BEGIN SOURCE DATA
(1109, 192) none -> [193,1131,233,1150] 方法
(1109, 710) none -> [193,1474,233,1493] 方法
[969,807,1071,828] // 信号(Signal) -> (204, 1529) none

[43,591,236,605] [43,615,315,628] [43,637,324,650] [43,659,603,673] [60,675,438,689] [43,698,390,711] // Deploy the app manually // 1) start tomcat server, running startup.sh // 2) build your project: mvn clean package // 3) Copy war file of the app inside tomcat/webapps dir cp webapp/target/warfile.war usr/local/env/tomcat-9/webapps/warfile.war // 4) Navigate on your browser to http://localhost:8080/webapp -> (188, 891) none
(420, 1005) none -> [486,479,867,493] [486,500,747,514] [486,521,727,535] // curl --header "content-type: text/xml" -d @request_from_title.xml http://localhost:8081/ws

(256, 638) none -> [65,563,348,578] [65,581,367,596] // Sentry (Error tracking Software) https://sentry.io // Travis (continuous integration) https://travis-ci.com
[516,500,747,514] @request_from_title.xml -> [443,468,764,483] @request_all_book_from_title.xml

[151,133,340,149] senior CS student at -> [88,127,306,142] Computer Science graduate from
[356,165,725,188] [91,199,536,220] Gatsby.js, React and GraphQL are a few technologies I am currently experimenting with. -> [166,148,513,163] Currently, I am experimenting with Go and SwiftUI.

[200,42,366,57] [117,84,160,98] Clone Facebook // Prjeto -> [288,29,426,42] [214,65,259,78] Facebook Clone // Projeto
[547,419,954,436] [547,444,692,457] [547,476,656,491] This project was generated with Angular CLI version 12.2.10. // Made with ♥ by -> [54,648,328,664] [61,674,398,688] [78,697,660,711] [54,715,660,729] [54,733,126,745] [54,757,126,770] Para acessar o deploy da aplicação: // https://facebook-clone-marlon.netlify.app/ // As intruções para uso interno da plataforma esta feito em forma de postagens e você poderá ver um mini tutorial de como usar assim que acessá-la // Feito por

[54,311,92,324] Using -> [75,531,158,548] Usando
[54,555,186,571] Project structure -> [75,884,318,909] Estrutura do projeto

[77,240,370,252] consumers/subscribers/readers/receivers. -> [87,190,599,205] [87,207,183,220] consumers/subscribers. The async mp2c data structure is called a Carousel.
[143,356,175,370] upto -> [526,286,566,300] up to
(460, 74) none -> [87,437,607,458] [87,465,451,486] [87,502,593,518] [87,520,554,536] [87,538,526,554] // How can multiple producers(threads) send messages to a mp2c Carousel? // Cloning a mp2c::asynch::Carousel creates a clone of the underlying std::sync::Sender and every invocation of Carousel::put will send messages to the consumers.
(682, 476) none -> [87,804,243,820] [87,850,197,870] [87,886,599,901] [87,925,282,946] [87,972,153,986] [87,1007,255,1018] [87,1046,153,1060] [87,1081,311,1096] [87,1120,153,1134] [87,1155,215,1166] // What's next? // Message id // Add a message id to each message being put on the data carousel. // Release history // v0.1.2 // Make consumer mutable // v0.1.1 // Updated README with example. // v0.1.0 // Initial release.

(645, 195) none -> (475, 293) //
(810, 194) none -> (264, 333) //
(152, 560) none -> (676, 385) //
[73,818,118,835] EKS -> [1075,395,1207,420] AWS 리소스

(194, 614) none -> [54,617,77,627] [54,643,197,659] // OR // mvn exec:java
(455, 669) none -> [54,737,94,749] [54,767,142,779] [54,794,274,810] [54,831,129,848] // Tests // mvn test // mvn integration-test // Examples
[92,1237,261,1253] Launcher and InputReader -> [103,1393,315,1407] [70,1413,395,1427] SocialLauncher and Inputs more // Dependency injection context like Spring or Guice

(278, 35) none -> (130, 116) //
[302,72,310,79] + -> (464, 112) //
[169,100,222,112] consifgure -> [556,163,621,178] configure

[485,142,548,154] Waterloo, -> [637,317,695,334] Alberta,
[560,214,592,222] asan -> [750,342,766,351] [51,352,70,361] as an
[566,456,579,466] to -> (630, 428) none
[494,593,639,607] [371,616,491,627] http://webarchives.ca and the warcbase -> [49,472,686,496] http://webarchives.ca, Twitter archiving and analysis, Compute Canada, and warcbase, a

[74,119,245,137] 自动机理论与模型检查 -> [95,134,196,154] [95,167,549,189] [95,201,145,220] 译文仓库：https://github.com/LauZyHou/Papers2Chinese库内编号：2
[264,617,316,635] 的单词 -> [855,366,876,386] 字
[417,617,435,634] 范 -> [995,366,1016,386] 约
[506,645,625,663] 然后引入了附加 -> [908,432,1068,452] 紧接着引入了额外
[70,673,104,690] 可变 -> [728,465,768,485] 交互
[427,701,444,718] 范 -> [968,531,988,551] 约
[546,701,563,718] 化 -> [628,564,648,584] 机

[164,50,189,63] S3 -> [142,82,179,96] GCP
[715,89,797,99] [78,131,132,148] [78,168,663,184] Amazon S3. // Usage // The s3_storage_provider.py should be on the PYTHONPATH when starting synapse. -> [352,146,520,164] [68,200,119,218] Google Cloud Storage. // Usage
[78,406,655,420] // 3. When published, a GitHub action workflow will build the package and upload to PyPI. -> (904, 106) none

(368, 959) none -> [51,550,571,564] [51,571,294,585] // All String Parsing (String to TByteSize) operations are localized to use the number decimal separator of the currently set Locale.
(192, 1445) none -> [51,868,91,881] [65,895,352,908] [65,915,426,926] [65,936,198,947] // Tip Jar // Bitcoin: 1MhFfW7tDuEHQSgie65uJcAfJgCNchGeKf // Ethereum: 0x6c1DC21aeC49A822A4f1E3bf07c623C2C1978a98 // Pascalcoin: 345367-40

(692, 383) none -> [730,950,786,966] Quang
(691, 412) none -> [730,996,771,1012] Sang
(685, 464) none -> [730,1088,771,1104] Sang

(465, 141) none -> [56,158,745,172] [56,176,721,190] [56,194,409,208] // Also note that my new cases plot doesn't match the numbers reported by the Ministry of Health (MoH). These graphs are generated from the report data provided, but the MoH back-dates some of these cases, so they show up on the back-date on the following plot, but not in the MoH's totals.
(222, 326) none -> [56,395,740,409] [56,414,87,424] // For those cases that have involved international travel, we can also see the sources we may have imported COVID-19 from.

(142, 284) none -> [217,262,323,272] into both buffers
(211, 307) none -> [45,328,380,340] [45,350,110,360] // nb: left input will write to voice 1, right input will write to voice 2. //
END SOURCE DATA
--- TASK DESCRIPTION ---
The number of lines above containing the word "structure" is all that should be returned.

--- RESPONSE BELOW ---
2